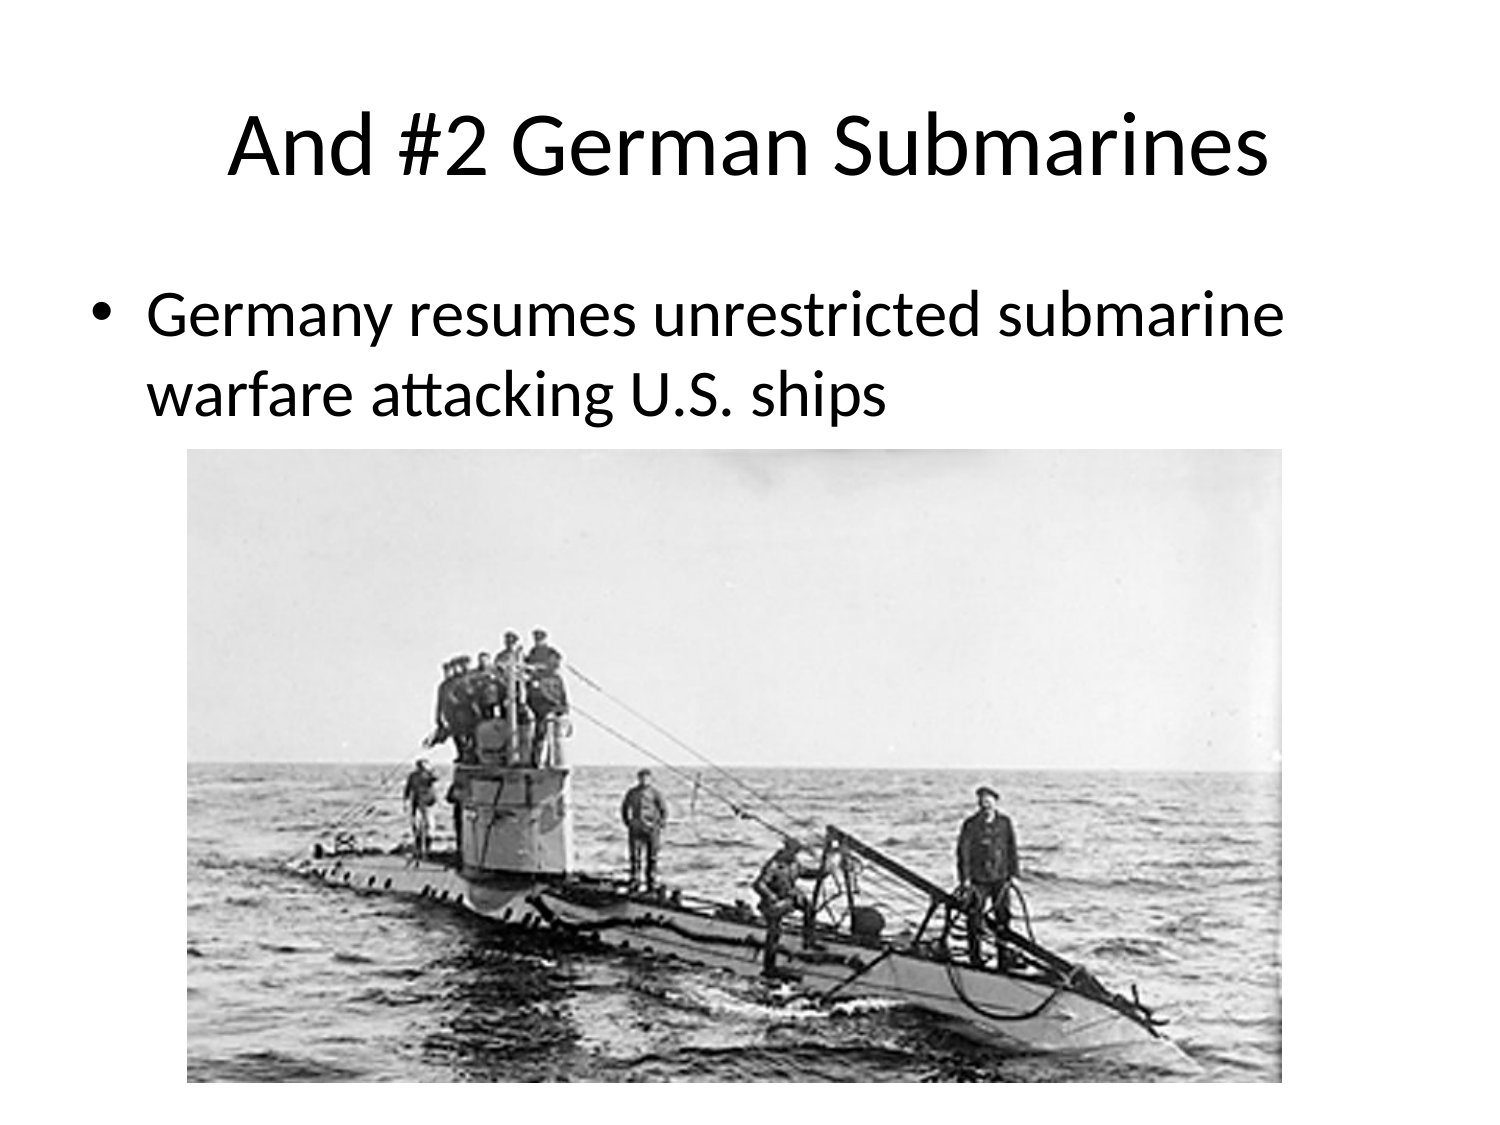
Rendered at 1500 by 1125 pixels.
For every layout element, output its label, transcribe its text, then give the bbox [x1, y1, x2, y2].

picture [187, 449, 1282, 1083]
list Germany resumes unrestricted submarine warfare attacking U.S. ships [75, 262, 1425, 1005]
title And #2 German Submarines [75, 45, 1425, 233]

--

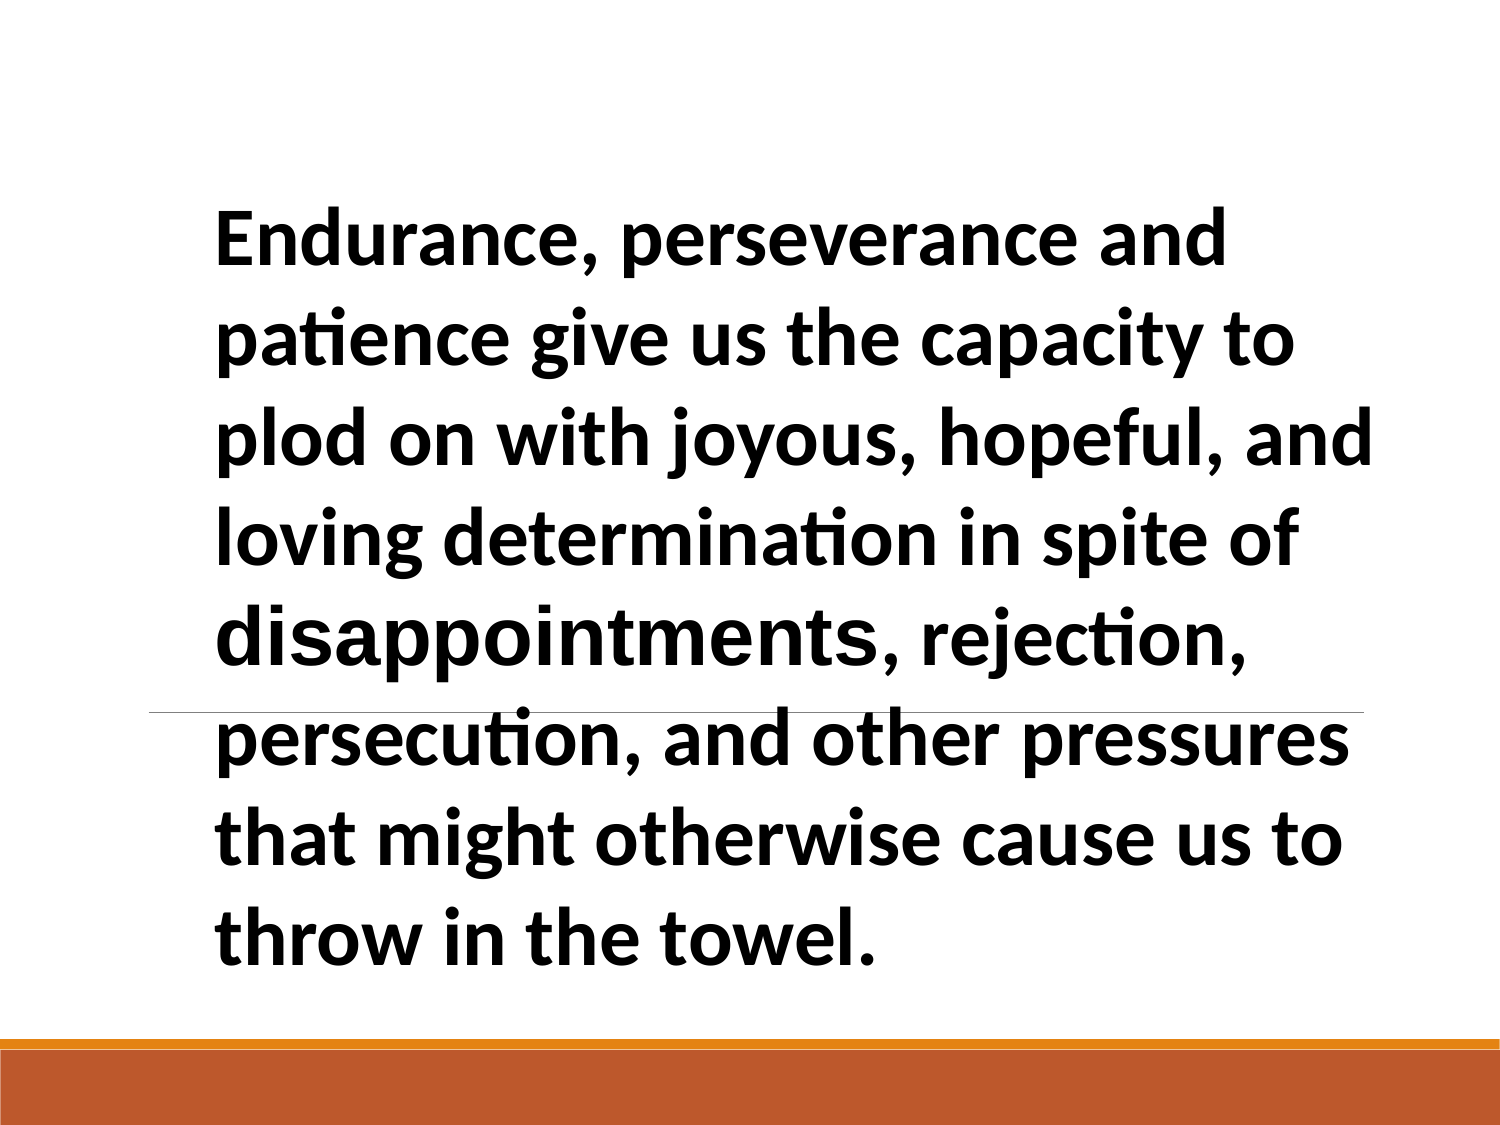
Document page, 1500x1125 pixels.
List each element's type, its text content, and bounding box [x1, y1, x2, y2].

---

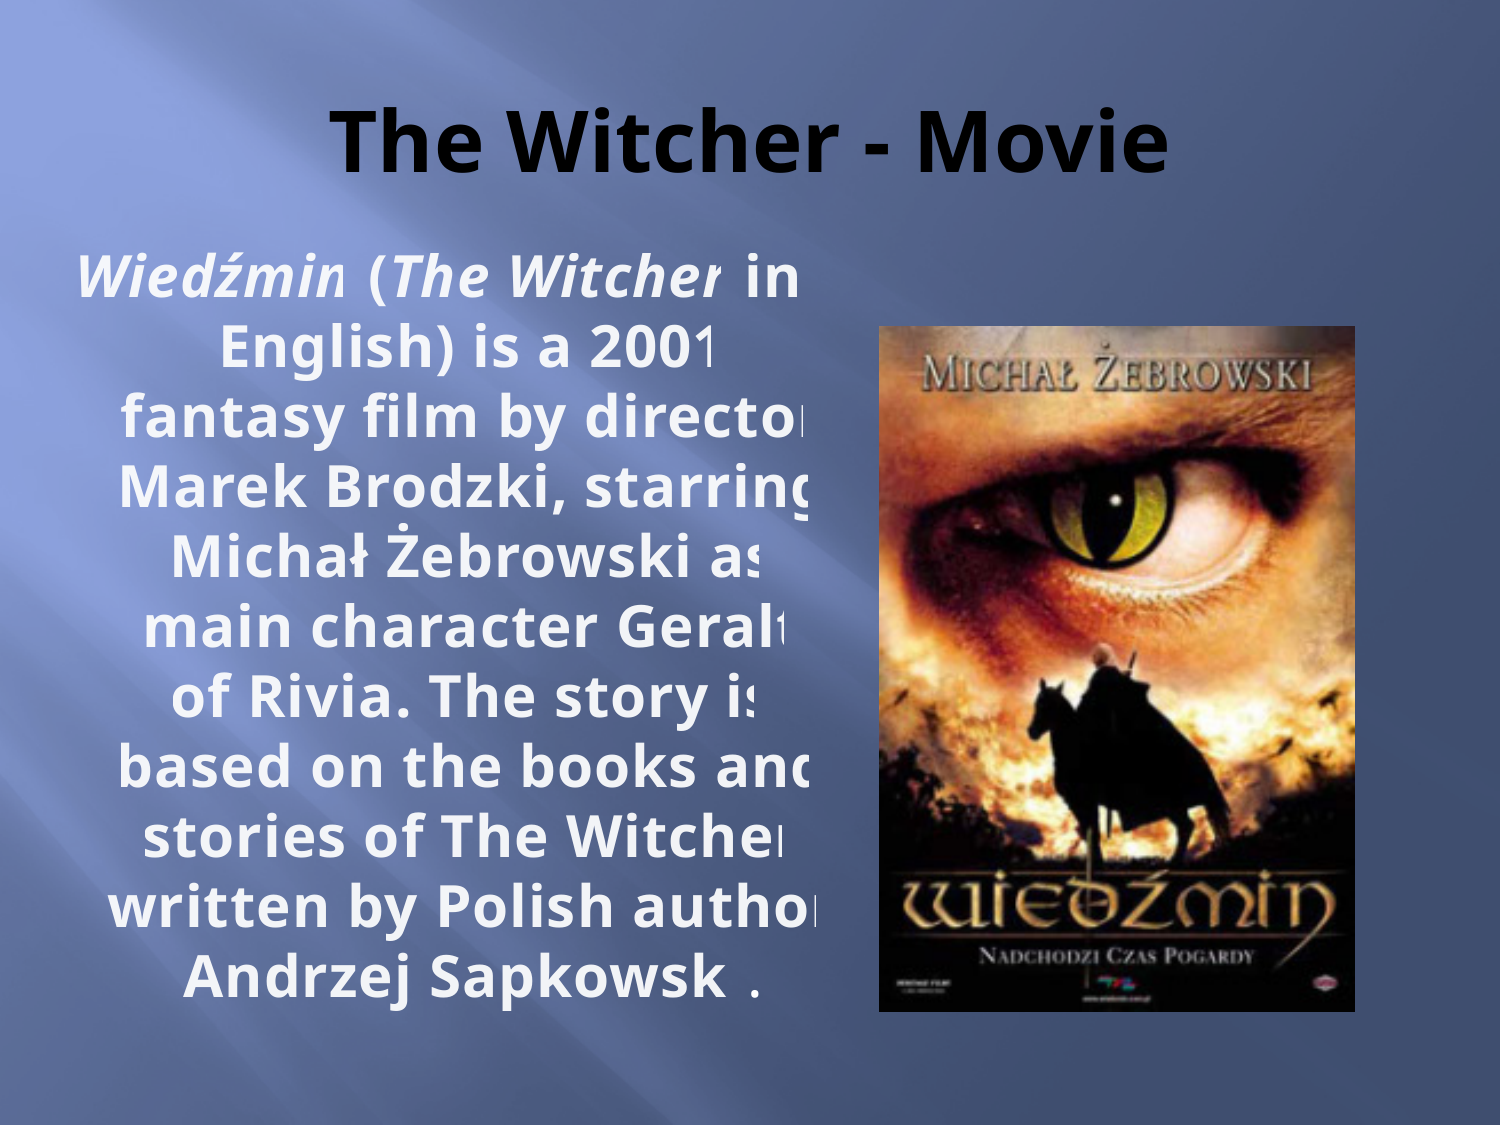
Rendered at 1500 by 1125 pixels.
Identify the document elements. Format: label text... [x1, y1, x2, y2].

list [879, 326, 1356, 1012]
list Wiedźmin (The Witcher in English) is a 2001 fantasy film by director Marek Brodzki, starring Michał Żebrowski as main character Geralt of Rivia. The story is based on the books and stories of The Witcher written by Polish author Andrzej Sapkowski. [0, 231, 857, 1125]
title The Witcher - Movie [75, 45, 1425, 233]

→ **Task details**: From the line that has "Document page, 1500x1125 pixels." through the line that has "List each element's", copy every line exactly as it appears above, and leave out all others.

→ **Solution**:
Document page, 1500x1125 pixels.
List each element's type, its text content, and bounding box [x1, y1, x2, y2].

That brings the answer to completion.